En soi, la création de l’Alliance des États du Sahel à travers la charte du Liptako Gourma présageait d’un affaiblissement de la CEDEAO et la disparition tacite du G5 Sahel, qui était un acteur-clé dans la lutte contre le terrorisme au Sahel et en Afrique de l’Ouest de manière générale. Elle présentait aussi des risques de fragmentation des efforts régionaux de lutte contre le terrorisme en même temps qu’un impact négatif sur les efforts de l’UA avec l’affaiblissement de son rôle dans la mesure où cette nouvelle initiative compliquera davantage ses tentatives de coordination de ses efforts en matière de sécurité à l’échelle continentale. Si une telle crise s’installe durablement cela va davantage affecter la perception de l’UA au niveau continental et international où elle avait beaucoup gagné avec la Présidence sénégalaise et l’acquisition d’un siège au G20 sans parler de l’affaiblissement du rôle de coordination continentale dans d’autres domaines au-delà de la lutte anti-terroriste et la coopération économique. Apprenant des erreurs de la crise avec le Niger qui a précipité la création de l’AES, la CEDEAO devra intégrer le fait que la crise actuelle est conjoncturelle et qu’il ne faudrait pas perdre la bataille de l’opinion vis-à-vis des peuples de la région dont le destin est lié par l’histoire et la géographie.

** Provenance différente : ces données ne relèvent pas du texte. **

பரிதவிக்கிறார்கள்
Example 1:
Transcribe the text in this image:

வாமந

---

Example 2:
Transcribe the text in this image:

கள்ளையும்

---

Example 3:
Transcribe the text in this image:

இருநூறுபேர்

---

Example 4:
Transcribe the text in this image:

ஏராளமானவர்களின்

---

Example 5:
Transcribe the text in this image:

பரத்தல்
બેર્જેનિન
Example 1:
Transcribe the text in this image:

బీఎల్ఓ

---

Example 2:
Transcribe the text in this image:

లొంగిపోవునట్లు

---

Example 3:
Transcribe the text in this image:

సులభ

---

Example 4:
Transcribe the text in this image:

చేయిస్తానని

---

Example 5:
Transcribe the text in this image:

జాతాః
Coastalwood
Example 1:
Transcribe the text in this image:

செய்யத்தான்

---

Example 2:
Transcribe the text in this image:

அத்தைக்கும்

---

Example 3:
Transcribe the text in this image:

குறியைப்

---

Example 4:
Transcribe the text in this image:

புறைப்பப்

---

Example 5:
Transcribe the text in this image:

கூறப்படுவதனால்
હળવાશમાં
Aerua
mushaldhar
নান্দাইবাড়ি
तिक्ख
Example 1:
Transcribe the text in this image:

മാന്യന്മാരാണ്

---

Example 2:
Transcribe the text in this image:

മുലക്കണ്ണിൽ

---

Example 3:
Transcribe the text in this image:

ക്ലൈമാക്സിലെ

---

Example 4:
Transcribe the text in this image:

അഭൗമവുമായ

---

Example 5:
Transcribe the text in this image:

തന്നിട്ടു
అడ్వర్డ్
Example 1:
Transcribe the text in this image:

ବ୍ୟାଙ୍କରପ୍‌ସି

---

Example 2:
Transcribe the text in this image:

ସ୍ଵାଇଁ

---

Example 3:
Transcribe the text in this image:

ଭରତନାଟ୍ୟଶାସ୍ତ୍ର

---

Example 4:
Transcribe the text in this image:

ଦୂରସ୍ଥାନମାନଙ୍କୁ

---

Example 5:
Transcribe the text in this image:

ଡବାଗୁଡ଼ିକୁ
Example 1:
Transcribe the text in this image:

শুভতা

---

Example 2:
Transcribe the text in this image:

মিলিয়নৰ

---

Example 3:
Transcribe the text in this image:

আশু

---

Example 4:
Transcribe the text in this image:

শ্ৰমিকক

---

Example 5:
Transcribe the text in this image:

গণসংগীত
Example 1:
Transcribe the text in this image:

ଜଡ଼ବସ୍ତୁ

C’est peut-être le sens des réformes auxquelles le président sénégalais semble tenir malgré ses efforts pour recoller les morceaux. Le pari à prendre, en plus des réformes qui s’imposent est celui de faire bonne figure dans l’affirmation de la volonté de renforcement de l’intégration et ne pas perdre la face vis-à-vis des populations de la région y compris celles des pays de l’AES.
4. Si la rupture institutionnelle devenait inévitable y aurait-il une solution alternative pour les pays de la région ?

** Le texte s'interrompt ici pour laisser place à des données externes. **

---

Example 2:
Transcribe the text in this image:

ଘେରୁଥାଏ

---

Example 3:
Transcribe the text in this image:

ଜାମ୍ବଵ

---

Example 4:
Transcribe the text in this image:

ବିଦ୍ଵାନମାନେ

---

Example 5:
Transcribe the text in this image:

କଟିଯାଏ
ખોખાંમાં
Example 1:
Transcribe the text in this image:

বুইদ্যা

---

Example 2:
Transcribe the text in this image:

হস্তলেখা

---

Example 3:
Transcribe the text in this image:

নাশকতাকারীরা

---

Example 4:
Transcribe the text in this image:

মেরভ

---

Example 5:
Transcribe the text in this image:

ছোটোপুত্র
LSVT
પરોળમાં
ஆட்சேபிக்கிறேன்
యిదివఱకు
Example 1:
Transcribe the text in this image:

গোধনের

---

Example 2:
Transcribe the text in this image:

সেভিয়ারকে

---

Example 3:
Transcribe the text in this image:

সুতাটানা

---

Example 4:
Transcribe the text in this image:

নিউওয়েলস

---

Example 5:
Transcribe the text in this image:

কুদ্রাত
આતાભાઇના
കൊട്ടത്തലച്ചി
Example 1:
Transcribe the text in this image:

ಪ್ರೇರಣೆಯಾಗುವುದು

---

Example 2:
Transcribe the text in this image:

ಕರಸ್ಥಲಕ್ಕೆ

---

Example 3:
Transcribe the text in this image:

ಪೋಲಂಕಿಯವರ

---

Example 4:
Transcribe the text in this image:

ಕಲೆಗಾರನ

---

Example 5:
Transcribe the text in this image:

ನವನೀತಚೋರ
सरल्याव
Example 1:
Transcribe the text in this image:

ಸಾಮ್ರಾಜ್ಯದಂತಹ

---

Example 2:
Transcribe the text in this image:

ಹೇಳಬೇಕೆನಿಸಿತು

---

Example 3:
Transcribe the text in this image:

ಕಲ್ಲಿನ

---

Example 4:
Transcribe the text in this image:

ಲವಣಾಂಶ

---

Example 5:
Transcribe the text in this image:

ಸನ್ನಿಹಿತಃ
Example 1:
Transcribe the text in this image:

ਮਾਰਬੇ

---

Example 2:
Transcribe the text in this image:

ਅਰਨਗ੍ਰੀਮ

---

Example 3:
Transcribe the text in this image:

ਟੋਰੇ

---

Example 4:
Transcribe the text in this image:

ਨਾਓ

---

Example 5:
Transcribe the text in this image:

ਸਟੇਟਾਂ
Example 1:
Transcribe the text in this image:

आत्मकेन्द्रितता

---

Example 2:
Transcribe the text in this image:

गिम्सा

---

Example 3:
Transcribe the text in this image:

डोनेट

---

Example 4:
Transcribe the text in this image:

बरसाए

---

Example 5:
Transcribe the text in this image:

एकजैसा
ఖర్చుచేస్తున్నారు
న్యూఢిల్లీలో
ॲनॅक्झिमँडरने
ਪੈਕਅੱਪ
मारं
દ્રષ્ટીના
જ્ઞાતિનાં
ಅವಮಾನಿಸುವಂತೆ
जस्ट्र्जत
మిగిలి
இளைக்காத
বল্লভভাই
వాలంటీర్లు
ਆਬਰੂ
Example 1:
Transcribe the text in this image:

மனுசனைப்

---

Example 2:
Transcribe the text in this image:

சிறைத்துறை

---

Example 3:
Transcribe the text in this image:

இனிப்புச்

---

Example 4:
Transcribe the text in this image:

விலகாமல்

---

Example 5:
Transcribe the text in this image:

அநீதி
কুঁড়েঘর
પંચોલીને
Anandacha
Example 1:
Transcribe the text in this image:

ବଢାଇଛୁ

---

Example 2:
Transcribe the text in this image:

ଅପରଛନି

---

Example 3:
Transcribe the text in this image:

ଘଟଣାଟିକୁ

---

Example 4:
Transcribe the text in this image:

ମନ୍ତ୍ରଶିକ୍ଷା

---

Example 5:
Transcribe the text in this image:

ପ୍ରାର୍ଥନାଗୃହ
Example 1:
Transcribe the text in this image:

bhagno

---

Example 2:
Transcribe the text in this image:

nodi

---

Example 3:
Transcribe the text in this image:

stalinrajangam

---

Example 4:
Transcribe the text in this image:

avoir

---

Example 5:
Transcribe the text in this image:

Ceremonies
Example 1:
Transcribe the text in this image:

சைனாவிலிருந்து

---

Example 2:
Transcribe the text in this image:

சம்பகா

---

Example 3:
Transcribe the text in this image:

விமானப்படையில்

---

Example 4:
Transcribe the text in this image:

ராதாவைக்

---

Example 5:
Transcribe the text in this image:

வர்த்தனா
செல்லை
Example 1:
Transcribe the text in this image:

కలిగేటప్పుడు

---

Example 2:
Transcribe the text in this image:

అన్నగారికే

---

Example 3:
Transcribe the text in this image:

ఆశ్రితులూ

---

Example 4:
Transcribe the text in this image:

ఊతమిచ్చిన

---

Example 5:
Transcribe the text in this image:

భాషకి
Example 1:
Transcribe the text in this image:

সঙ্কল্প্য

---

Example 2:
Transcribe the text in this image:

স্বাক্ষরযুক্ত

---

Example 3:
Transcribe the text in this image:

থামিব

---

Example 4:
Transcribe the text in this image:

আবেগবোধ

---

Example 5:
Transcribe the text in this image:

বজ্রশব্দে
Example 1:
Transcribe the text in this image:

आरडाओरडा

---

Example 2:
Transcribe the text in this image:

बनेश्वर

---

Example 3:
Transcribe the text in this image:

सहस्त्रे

Vous savez, le délai de six mois qui a tout l’air d’un moratoire dont Timbuktu Institute a toujours défendu l’idée me semble entrer une bonne option qui coupe la poire en deux. Il respecte le choix des pays de l’AES qui trouvent pertinente la création d’un ensemble pouvant permettre de mieux prendre en compte leurs spécificités et priorités notamment sécuritaires tout en garantissant aux pays de la CEDEAO, qui en ont pris acte, la possibilité de se conformer au cadre réglementaire de l’organisation. Une solution alternative pourrait être envisagée afin de maintenir le fil du dialogue et éviter d’entraver la coopération régionale devenue un enjeu de sécurité collective avec la transnationalité des menaces et des défis, le temps nécessaire que la crise actuelle soit dépassée. Il s’agit de réfléchir dès à présent et par anticipation à un Accord d’Association entre la Confédération de l’AES et la CEDEAO dans des domaines ciblés comme le commerce et surtout la surveillance et la gestion intégrée des frontières. Il existe des précédents et des bonnes pratiques en la matière comme l’Accord d’Association entre l’Union Européenne et la Confédération helvétique conclu le 28 novembre 2023 et qui a permis de sauvegarder un cadre de coopération sur des problématiques essentielles : la libre circulation des personnes, le trafic aérien, la circulation routière, les produits agricoles, les obstacles techniques au commerce, les marchés publics, les échanges éducatifs et scientifiques etc. Les instruments de l’UEMOA dont les pays de l’AES sont encore membres pourraient faciliter la mise en place de tels cadres. Des accords bilatéraux qui ont d’ailleurs commencé à être envisagés (Niger-Nigeria, par exemple) pourraient compléter cette base commune avec une approche agile mettant en avant le dialogue continu et la nécessaire conscience des défis collectifs.